Extend the notebook text below on K-Medoids clustering of the Seeds dataset, picking up right after its last line of code.

Text segment:
┌──

Same Seeds dataset — 210 samples, 7 morphological features, three balanced varieties. All preprocessing and feature scaling matches the K-Means notebook so the comparison is apples-to-apples.

4.1 K-Medoids Implementation¶

In [3]:
def kmedoids(X, K, T=50, seed=0):
    rng_ = np.random.default_rng(seed)
    n = len(X)
    medoid_idx = rng_.choice(n, K, replace=False)
    cost_hist = []
    assign = np.zeros(n, dtype=int)
    for _ in range(T):
        dists = np.linalg.norm(X[:, np.newaxis] - X[medoid_idx], axis=2)
        assign = np.argmin(dists, axis=1)
        cost = sum(np.linalg.norm(X[assign==j] - X[medoid_idx[j]], axis=1).sum()
                   for j in range(K) if (assign==j).any())
        cost_hist.append(cost)
        changed = False
        for j in range(K):
            cluster_idx = np.where(assign == j)[0]
            if len(cluster_idx) == 0: continue
            cluster_pts = X[cluster_idx]
            intra = np.array([np.linalg.norm(cluster_pts - cluster_pts[i], axis=1).sum()
                               for i in range(len(cluster_pts))])
            best = cluster_idx[np.argmin(intra)]
            if best != medoid_idx[j]:
                medoid_idx[j] = best; changed = True
        if not changed: break
    return assign, medoid_idx, cost_hist

palette = ['steelblue','tomato','seagreen']

assign_km_ref, _, _ = __import__('types').SimpleNamespace(), None, None

def kmeans(X, K, T=100, seed=0):
    rng_ = np.random.default_rng(seed)
    z = X[rng_.choice(len(X), K, replace=False)].copy()
    cost_hist = []; assign = np.zeros(len(X), dtype=int)
    for _ in range(T):
        dists = np.array([[np.linalg.norm(x-zi)**2 for zi in z] for x in X])
        assign = np.argmin(dists, axis=1)
        cost = sum(np.linalg.norm(X[assign==j]-z[j])**2 for j in range(K) if (assign==j).any())
        cost_hist.append(cost)
        z_new = np.array([X[assign==j].mean(axis=0) if (assign==j).any() else z[j] for j in range(K)])

└──

Data provided:
┌──

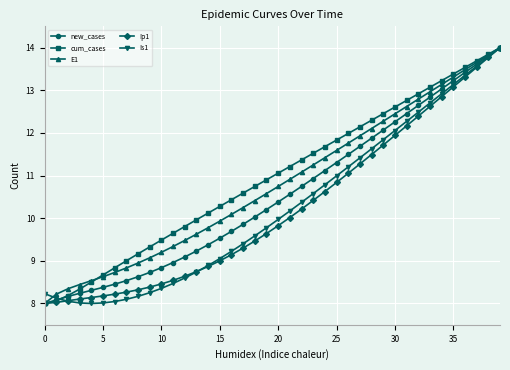

What is the value of the E1 point at the 32nd from the left?

12.6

└──

Answer below:
        if np.allclose(z, z_new): break
        z = z_new
    return assign, z, cost_hist

assign_km, z_km, cost_km = kmeans(X, K=3, T=100, seed=42)
assign_md, medoid_idx, cost_md = kmedoids(X, K=3, T=50, seed=42)

fig, axes = plt.subplots(1, 2, figsize=(13, 5))
for ax, assign, title, ari in [
    (axes[0], assign_km, 'K-Means Clusters', adjusted_rand_score(y_true, assign_km)),
    (axes[1], assign_md, 'K-Medoids Clusters', adjusted_rand_score(y_true, assign_md))]:
    for j, col in enumerate(palette):
        m = assign == j
        ax.scatter(X_vis[m,0], X_vis[m,1], c=col, edgecolors='k', s=35, alpha=0.7, label=f'Cluster {j+1}')
    if title == 'K-Means Clusters':
        z_vis = pca.transform(z_km)
        ax.scatter(z_vis[:,0], z_vis[:,1], c='black', marker='*', s=250, zorder=5, label='Centroids')
    else:
        ax.scatter(X_vis[medoid_idx,0], X_vis[medoid_idx,1],
                   c='black', marker='*', s=250, zorder=5, label='Medoids')
    ax.set_title(f'{title} ARI={ari:.3f}', fontsize=11, fontweight='bold')
    ax.set_xlabel('PCA 1'); ax.set_ylabel('PCA 2')
    ax.legend(fontsize=8); ax.grid(True, linestyle='--', alpha=0.4)
plt.tight_layout(); plt.show()

print(f'K-Means   ARI: {adjusted_rand_score(y_true, assign_km):.4f}')
print(f'K-Medoids ARI: {adjusted_rand_score(y_true, assign_md):.4f}')
No description has been provided for this image
K-Means   ARI: 0.8112
K-Medoids ARI: 0.7470

Observation — K-Medoids vs K-Means

K-Means (ARI 0.8112) outperforms K-Medoids (ARI 0.7470) on this dataset. Wheat seeds have continuous, roughly Gaussian morphological distributions, so the centroid (an average, possibly not a real seed) turns out to be a better cluster representative than any actual data point. K-Medoids' robustness advantage only pays off when the data contains outliers or is non-Euclidean.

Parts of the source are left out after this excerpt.